I'm using a remote SSH Docker context on MacOS running Docker Desktop to deploy stacks to my server, here's the output of docker info
on my local system:
Client:
Version: 24.0.2
Context: default
Debug Mode: false
Plugins:
buildx: Docker Buildx (Docker Inc.)
Version: v0.10.5
Path: /Users/ellie/.docker/cli-plugins/docker-buildx
compose: Docker Compose (Docker Inc.)
Version: v2.18.1
Path: /Users/ellie/.docker/cli-plugins/docker-compose
deployx: Deploy a new stack or update an existing stack (aaraney)
Version: 0.0.1
Path: /Users/ellie/.docker/cli-plugins/docker-deployx
dev: Docker Dev Environments (Docker Inc.)
Version: v0.1.0
Path: /Users/ellie/.docker/cli-plugins/docker-dev
extension: Manages Docker extensions (Docker Inc.)
Version: v0.2.19
Path: /Users/ellie/.docker/cli-plugins/docker-extension
init: Creates Docker-related starter files for your project (Docker Inc.)
Version: v0.1.0-beta.4
Path: /Users/ellie/.docker/cli-plugins/docker-init
sbom: View the packaged-based Software Bill Of Materials (SBOM) for an image (Anchore Inc.)
Version: 0.6.0
Path: /Users/ellie/.docker/cli-plugins/docker-sbom
scan: Docker Scan (Docker Inc.)
Version: v0.26.0
Path: /Users/ellie/.docker/cli-plugins/docker-scan
scout: Command line tool for Docker Scout (Docker Inc.)
Version: v0.12.0
Path: /Users/ellie/.docker/cli-plugins/docker-scout
Server:
Containers: 2
Running: 0
Paused: 0
Stopped: 2
Images: 27
Server Version: 24.0.2
Storage Driver: overlay2
Backing Filesystem: extfs
Supports d_type: true
Using metacopy: false
Native Overlay Diff: true
userxattr: false
Logging Driver: json-file
Cgroup Driver: cgroupfs
Cgroup Version: 2
Plugins:
Volume: local
Network: bridge host ipvlan macvlan null overlay
Log: awslogs fluentd gcplogs gelf journald json-file local logentries splunk syslog
Swarm: inactive
Runtimes: io.containerd.runc.v2 runc
Default Runtime: runc
Init Binary: docker-init
containerd version: 3dce8eb055cbb6872793272b4f20ed16117344f8
runc version: v1.1.7-0-g860f061
init version: de40ad0
Security Options:
seccomp
Profile: builtin
cgroupns
Kernel Version: 5.15.49-linuxkit-pr
Operating System: Docker Desktop
OSType: linux
Architecture: aarch64
CPUs: 4
Total Memory: 7.668GiB
Name: docker-desktop
ID: 7c813daa-98e6-446a-9a03-0b4ec69bf2e1
Docker Root Dir: /var/lib/docker
Debug Mode: false
HTTP Proxy: http.docker.internal:3128
HTTPS Proxy: http.docker.internal:3128
No Proxy: hubproxy.docker.internal
Experimental: false
Insecure Registries:
hubproxy.docker.internal:5555
127.0.0.0/8
Live Restore Enabled: false
I left my computer on overnight and when I checked my servers metrics I noticed sshd was using almost 6 GB of memory.
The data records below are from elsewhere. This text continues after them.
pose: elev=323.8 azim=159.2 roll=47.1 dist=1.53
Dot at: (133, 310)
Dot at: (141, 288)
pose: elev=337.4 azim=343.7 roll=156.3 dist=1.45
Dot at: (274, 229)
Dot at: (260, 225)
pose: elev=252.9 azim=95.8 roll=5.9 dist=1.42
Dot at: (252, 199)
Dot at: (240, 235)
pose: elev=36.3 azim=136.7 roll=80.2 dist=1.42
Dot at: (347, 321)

There was hundreds of these ssh sessions and docker system dial-stdio
processes running on my server:
root 11881 0.0 0.1 25484 9472 ? Ss 04:27 0:00 sshd: ellie [priv]
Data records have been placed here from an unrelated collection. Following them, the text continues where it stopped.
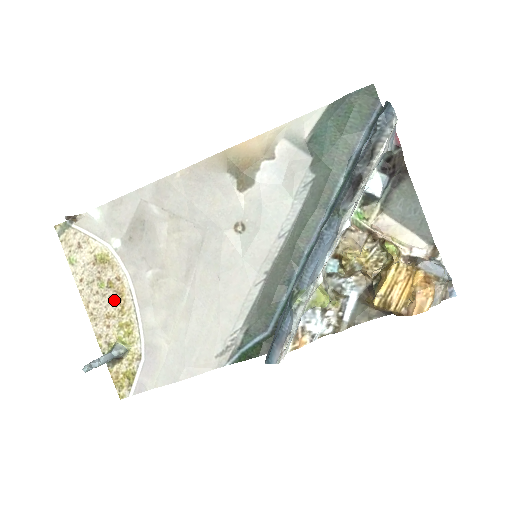
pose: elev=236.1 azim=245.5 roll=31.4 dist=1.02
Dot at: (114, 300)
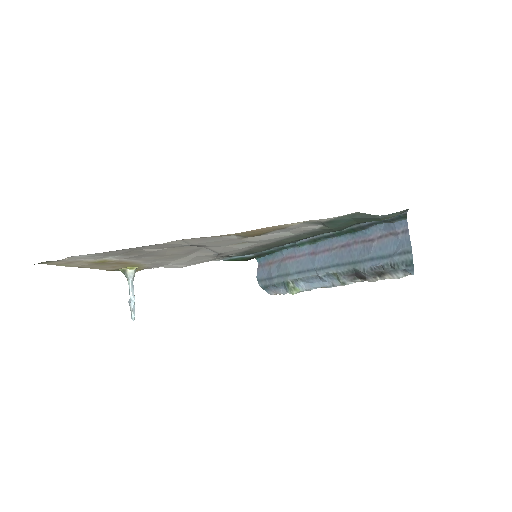
Dot at: occluded
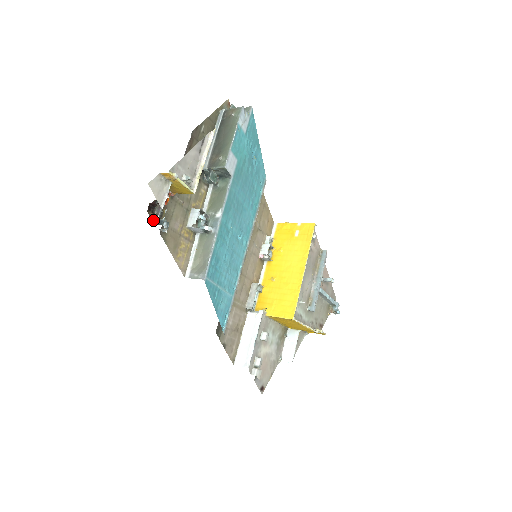
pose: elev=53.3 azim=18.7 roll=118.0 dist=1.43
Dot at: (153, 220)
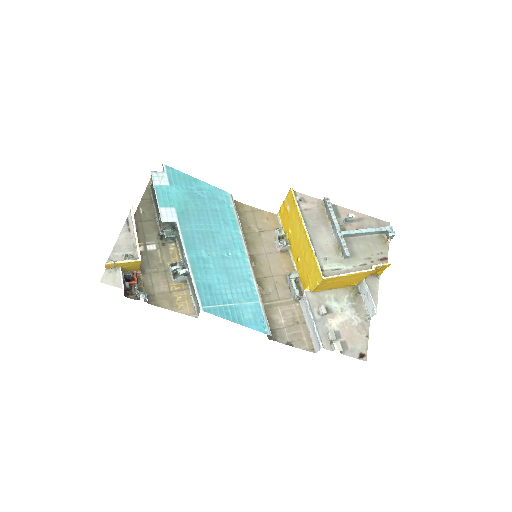
Dot at: (136, 299)
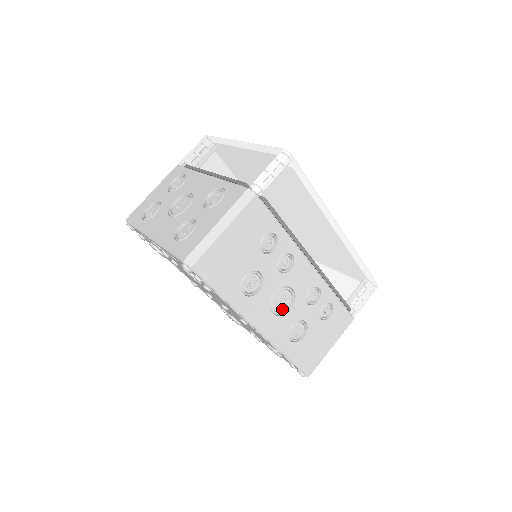
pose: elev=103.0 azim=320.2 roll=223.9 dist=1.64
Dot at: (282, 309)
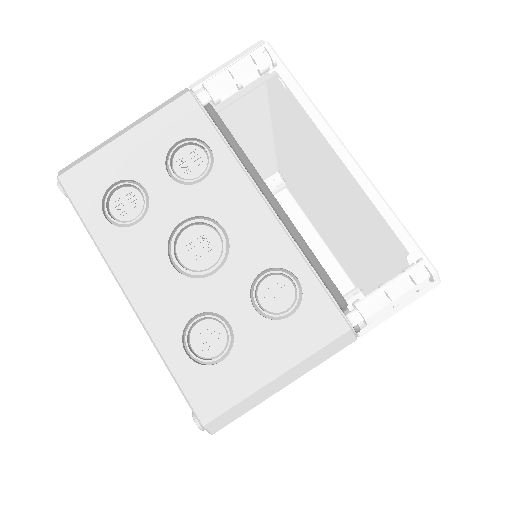
Dot at: occluded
ellie 11887 0.0 0.0 25624 6412 ? S 04:27 0:00 sshd: ellie@notty
ellie 11889 0.0 0.2 1180192 22836 ? Ssl 04:27 0:00 docker system dial-stdio
Does anyone have some insight on this? My system is just constantly creating these sessions for no reason, when I'm not even using the Docker context. There's also a fairly recent forum post about this: Docker Continuously Making Unnecessary SSH Connections to Remote Servers
EDIT: Exiting Docker Desktop closes all of the ssh sessions and exits all the dial-stdio processes on the remote server, however if you leave Docker running it just continuously creates those sessions, eventually leading to a situation where it will use all of the servers memory.